Abstract:
Continuously and stably tracking fruit objects is required for tomato production in modern agriculture in recent years. Some difficulties also remained on the statistical counting accuracy under greenhouse production, due to the mode constraints of crop planting. In this study, a counting method was proposed for tomatoes of varying maturity, utilizing ultra-depth masking and an improved YOLOv8 model. Multi-head self-attention (MHSA) was introduced to construct a spatially heterogeneous convolution kernel. The global features were also integrated using the lightweight convolution operator Involution. A new convolution operator was optimized and designed, termed Global Attention-based Involution (GAInvolution). This operator formed the backbone network of the tomato detector, YOLOT, an improved YOLOv8 model.
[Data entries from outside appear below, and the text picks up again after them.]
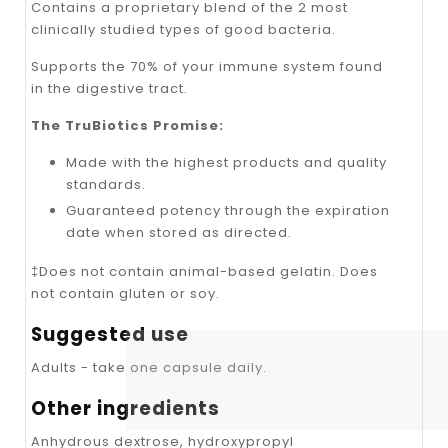
Contains a proprietary blend of the 2 most
clinically studied types of good bacteria.
Supports the 70% of your immune system found
in the digestive tract.
The TruBiotics Promise:
Made with the highest products and quality
standards.
Guaranteed potency through the expiration
date when stored as directed.
‡Does not contain animal-based gelatin. Does
not contain gluten or soy.
Suggested use
Adults - take one capsule daily.
Other ingredients
Anhydrous dextrose, hydroxypropyl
The model also incorporated the WIoU (wise intersection over union) loss to improve the robustness of the object labeling process. In addition, the depth information was predicted by the mono-depth estimation model, called Depth Anything. The distant fruit objects were dynamically filtered to avoid object tracking loss or duplicate tracking. This processing was referred to as ultra-depth masking. A tomato counter was also optimized using the BoT-SORT algorithm. Combining the tomato detector, depth estimation model, ultra-depth masking, and object counter, the comprehensive framework was constructed to identify and count tomatoes of different maturity levels. The experimental results showed that the mean average precision at IoU thresholds of 0.5 (mAP
50) of the improved tomato detector increased by 3.2 percentage points, and the recall rate increased by 3.7 percentage points, indicating the effectiveness of the improved YOLOv8 model, compared with the original. The GAInvolution convolution operator significantly improved the tomato object detector. The detector with GAInvolution as the main operator achieved the 2.7 and 2.8 percentage point increase in the mAP
50 and the recall rate, respectively, thereby significantly improving tomato detection performance. WIoU loss function was introduced to further improve the detection accuracy, where the mAP
50 increased by 1.1 percentage points, compared with the original. Ultra-depth masking greatly contributed to the accuracy of tomato fruit counting. The depth threshold was dynamically calculated and predicted using the depth map and the Depth Anything model. The highest counting accuracy was achieved by setting the average depth value of the depth map minus 0.5 times the depth standard deviation as the threshold. The average counting precision (
ACP) of tomato fruits increased by 12.63 percentage points using ultra-depth masking. The better performance of counting tasks was achieved in the tomato fruits, with an
ACP of 93.80% and a calculation speed of 23 frames per second. The accuracy of fruit counting was closely related to the performance of the object detector. Moreover, counting accuracy varied with different inspection viewports, with the vertical viewport achieving 2.59 percentage points higher accuracy than the parallel one. Tomatoes of different maturity levels were counted with
ACP of at least 91%. This finding offers valuable technical insights for predicting fruit and vegetable yields using visual technology.